Here are the headlines.
• Thirty million people in the United States have filed for unemployment since the COVID-19 crisis began. That means that one in five people who had a job in February now don't.
• The Food and Drug Administration plans to issue an emergency authorization for remdesivir, a new drug that has shown promise in shortening recovery times for COVID-19. The drug is owned by pharmaceutical company Gilead, which does not have a great track record when it comes to ethically distributing potentially life-saving medicines.
• Spread the word:
Hey Portland renters: Not sure if you can pay May rent? Here's everything you need to know about the current renter protections in Multnomah County (which have been strengthened since April rent was due). https://t.co/HLsIJ3T1ID— Alex Zielinski (@alex_zee) April 29, 2020
• Last year, the Oregon Legislature passed the Student Success Act, which creates new funding for schools by taxing corporate activity. Now, businesses are saying they aren't prepared to pay the tax because of how COVID-19 has decimated the economy.
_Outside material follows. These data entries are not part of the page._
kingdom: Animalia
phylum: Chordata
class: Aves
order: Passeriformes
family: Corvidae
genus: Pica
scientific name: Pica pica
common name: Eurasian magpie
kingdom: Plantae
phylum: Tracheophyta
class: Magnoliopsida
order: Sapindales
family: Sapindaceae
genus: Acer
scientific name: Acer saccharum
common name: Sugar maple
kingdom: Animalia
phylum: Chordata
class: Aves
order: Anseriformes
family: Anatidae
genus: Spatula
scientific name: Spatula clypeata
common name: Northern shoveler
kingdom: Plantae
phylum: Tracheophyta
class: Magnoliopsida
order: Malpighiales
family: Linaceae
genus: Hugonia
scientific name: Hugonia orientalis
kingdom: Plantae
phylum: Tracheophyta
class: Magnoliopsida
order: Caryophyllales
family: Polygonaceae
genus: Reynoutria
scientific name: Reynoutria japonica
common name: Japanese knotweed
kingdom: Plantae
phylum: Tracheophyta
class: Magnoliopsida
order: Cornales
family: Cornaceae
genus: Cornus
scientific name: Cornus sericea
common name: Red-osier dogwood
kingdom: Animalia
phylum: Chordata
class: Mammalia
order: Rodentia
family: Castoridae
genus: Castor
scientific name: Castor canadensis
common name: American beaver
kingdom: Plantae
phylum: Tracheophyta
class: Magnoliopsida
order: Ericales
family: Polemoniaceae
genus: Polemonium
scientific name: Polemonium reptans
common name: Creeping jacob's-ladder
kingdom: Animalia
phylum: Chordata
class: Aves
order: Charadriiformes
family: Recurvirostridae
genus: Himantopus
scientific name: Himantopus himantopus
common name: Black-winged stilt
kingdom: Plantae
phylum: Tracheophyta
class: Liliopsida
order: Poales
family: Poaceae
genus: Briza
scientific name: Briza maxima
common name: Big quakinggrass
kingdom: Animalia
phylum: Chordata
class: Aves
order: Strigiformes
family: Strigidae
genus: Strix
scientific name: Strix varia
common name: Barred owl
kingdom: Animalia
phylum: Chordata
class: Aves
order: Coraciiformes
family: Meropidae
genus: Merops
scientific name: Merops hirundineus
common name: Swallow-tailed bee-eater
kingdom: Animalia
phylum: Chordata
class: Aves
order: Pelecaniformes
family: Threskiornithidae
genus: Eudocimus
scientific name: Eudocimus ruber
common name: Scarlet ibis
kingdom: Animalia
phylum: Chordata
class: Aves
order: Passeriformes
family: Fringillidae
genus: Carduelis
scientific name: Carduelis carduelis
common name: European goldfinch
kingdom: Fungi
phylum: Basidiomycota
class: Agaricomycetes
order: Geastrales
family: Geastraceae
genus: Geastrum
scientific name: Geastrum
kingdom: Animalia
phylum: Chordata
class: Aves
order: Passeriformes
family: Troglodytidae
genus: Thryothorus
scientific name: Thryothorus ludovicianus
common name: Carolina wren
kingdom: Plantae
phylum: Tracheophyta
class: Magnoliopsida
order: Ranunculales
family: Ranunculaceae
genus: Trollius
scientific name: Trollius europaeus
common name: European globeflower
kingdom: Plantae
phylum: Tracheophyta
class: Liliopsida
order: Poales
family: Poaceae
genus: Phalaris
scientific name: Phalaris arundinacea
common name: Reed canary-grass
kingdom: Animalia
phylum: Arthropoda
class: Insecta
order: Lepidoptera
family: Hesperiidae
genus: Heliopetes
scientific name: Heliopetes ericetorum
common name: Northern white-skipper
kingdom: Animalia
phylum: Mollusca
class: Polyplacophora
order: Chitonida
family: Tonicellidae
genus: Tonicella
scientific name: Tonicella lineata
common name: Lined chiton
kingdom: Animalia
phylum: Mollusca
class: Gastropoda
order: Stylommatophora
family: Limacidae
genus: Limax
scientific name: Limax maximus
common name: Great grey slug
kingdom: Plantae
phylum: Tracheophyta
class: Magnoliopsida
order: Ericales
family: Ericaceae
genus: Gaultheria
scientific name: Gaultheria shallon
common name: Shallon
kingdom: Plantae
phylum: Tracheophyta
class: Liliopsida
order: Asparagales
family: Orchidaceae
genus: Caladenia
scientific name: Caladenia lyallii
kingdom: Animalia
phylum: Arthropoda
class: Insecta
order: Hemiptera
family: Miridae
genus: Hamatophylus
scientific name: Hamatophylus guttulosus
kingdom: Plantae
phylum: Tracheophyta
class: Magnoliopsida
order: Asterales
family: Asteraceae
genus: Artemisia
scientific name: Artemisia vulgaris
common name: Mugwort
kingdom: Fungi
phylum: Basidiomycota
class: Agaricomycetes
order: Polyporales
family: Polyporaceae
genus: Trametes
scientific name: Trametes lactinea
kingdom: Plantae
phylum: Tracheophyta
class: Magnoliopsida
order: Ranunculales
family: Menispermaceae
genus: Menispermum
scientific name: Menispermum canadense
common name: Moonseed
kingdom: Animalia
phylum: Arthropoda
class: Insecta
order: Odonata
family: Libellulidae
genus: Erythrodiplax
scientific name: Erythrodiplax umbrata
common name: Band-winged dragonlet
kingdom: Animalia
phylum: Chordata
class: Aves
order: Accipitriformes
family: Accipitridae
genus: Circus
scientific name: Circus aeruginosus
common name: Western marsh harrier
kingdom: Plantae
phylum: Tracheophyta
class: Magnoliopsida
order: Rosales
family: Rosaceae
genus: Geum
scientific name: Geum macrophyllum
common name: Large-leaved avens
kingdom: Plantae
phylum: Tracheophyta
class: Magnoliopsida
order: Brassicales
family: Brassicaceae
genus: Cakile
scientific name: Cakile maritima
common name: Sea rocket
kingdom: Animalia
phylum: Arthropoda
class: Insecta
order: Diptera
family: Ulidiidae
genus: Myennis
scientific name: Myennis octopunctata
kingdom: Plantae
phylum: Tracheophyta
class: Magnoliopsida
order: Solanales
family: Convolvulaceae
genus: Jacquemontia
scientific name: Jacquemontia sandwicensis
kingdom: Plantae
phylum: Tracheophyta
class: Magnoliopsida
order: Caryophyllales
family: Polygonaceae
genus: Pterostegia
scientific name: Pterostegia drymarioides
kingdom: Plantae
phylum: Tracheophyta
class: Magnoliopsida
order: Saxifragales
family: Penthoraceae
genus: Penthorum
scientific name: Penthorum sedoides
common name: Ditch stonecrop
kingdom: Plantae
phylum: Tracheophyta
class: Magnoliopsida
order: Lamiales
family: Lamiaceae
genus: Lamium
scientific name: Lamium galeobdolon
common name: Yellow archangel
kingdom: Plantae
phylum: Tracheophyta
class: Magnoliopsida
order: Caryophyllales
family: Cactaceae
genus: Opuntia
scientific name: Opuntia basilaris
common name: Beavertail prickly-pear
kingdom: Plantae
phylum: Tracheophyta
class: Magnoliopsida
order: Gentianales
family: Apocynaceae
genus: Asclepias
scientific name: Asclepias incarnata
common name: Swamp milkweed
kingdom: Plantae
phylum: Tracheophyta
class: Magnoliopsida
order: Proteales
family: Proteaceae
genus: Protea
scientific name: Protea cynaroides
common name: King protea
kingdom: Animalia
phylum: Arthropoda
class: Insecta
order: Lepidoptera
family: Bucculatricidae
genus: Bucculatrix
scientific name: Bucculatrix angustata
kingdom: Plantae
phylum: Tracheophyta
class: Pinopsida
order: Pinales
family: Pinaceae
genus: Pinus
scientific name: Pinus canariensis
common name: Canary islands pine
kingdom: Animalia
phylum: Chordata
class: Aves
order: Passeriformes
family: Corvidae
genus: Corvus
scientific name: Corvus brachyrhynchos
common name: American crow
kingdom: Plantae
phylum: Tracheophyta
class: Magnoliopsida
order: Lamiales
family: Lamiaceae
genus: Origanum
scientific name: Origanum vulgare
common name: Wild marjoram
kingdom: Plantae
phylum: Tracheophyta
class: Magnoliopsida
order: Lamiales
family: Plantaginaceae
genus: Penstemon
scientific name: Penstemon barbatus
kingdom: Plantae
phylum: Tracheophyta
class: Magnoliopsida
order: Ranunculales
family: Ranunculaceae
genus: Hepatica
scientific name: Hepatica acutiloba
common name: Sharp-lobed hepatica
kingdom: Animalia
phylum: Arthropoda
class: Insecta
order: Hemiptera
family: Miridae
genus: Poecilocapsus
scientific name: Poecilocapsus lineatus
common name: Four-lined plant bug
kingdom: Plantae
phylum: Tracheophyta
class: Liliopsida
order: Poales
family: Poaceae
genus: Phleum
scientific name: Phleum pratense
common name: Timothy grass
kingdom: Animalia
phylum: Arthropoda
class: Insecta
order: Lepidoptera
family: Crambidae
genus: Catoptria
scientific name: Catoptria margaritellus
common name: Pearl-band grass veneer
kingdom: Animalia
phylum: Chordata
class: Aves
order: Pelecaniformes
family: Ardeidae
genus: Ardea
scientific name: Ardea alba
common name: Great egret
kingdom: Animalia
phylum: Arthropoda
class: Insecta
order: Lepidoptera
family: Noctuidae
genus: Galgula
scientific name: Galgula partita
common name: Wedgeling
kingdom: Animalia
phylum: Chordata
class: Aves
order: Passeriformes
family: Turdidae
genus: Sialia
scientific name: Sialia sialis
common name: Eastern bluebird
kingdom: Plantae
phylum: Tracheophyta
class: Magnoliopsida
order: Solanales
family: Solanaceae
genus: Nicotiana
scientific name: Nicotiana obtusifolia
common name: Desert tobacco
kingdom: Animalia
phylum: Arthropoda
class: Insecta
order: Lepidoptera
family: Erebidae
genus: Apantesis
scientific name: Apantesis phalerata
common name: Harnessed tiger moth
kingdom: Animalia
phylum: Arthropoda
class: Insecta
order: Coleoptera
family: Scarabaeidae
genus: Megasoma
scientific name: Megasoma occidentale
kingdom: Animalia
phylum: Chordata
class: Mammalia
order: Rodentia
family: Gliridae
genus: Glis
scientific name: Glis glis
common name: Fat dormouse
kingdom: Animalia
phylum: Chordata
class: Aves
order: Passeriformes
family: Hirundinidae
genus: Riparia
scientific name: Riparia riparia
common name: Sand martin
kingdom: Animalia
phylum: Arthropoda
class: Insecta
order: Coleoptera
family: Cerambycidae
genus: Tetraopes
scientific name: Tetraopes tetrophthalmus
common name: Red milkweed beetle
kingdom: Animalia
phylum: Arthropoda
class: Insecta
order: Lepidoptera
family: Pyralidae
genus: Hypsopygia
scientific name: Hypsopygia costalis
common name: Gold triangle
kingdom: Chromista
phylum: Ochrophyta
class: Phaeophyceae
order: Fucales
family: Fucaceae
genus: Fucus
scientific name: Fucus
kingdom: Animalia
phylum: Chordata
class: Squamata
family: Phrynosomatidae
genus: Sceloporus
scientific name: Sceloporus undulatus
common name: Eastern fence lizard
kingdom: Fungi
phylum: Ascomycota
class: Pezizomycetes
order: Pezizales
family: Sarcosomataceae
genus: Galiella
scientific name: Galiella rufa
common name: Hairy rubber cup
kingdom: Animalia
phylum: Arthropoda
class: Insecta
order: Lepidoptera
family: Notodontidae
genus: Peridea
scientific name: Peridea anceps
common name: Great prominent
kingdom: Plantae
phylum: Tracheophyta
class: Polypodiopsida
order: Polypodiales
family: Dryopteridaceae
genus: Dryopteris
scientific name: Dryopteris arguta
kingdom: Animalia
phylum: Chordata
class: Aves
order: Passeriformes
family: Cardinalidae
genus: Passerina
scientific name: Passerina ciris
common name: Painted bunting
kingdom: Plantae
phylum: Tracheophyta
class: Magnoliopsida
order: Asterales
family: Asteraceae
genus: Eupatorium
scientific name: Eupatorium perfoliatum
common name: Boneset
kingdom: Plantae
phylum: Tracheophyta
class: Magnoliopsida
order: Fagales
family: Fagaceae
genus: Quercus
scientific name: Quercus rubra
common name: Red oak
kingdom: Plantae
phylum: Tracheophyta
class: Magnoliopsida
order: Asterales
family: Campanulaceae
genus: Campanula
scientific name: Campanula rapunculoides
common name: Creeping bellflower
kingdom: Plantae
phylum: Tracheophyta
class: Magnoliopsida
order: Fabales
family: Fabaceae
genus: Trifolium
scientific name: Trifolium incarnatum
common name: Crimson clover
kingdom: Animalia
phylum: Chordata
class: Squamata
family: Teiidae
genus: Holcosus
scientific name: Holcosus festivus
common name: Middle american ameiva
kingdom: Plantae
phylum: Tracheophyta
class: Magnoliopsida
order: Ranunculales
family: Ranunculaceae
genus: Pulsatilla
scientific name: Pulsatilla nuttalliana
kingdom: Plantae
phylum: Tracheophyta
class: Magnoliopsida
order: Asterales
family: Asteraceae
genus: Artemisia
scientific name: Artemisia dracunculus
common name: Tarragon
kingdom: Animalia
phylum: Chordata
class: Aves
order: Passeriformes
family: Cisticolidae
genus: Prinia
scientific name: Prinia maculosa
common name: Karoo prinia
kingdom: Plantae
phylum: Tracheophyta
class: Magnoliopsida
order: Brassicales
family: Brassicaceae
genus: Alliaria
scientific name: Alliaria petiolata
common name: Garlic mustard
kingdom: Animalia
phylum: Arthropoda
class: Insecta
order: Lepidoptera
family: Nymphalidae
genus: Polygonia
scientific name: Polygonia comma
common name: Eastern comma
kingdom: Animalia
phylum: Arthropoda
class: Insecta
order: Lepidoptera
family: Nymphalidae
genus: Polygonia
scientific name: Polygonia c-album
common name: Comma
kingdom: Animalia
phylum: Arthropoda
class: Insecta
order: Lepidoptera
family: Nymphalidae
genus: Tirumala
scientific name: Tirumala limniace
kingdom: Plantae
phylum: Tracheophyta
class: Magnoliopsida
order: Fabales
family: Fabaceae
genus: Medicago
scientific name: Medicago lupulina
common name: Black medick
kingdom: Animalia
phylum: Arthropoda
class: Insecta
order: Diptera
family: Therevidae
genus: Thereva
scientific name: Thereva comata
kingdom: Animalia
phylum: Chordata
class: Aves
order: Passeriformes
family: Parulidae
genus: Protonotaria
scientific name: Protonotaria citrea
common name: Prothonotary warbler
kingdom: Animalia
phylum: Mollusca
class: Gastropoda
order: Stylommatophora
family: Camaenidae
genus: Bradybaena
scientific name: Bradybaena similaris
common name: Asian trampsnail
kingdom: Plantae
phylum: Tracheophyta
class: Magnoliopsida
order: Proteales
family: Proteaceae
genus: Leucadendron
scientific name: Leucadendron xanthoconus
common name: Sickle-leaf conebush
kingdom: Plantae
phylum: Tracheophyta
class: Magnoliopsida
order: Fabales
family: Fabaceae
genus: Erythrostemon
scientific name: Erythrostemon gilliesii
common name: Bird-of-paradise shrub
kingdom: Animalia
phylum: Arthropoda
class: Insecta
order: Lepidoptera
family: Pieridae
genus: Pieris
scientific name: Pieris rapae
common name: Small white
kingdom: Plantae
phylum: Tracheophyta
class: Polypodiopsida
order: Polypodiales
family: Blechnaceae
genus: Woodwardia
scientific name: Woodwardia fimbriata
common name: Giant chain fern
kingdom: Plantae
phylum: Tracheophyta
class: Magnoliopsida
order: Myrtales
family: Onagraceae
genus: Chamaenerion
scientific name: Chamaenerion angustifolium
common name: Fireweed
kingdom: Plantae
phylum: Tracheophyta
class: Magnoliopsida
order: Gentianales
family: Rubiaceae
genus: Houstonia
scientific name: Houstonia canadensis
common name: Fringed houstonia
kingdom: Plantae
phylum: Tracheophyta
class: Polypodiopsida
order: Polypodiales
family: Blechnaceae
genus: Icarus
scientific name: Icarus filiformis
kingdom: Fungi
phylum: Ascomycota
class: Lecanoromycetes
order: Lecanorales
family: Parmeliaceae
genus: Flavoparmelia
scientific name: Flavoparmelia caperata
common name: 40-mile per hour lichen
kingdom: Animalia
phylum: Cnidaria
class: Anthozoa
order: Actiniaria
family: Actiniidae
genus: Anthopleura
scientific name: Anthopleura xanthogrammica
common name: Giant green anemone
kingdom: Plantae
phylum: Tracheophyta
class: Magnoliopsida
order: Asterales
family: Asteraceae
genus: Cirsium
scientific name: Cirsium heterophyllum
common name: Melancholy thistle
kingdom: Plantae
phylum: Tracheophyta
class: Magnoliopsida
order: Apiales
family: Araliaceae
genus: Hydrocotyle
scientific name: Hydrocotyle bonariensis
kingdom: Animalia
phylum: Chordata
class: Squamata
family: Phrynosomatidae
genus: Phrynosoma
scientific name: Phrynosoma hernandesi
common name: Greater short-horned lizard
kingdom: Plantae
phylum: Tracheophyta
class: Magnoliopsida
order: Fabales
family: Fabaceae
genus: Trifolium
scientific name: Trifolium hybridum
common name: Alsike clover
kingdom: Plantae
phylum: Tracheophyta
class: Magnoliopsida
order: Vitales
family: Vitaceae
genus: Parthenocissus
• To the north of us, Washington state is reopening its state parks after closing them to prevent the spread of the coronavirus. But some major Washington parks might still stay closed out of fear that people will come from outside of the community (like from, ahem, Oregon) and crowd the parks, making it more likely that the virus will spread.
• To the south of us, Los Angeles City and County are giving free COVID-19 testing to all of their residents. The move comes after LA announced 1,541 new cases in one day, bringing the city's total up to 22,500.
On Friday, Portland will officially welcome its sixth sextant (but you can still call it a quadrant). https://t.co/ts2goVvUXn— Portland Mercury 🗞 (@portlandmercury) April 29, 2020
• Our state total of confirmed cases is now 2,446. The latest data shows that Latinx people continue to be disproportionately impacted in Oregon, particularly in Marion County, which is home to a high population of farmworkers.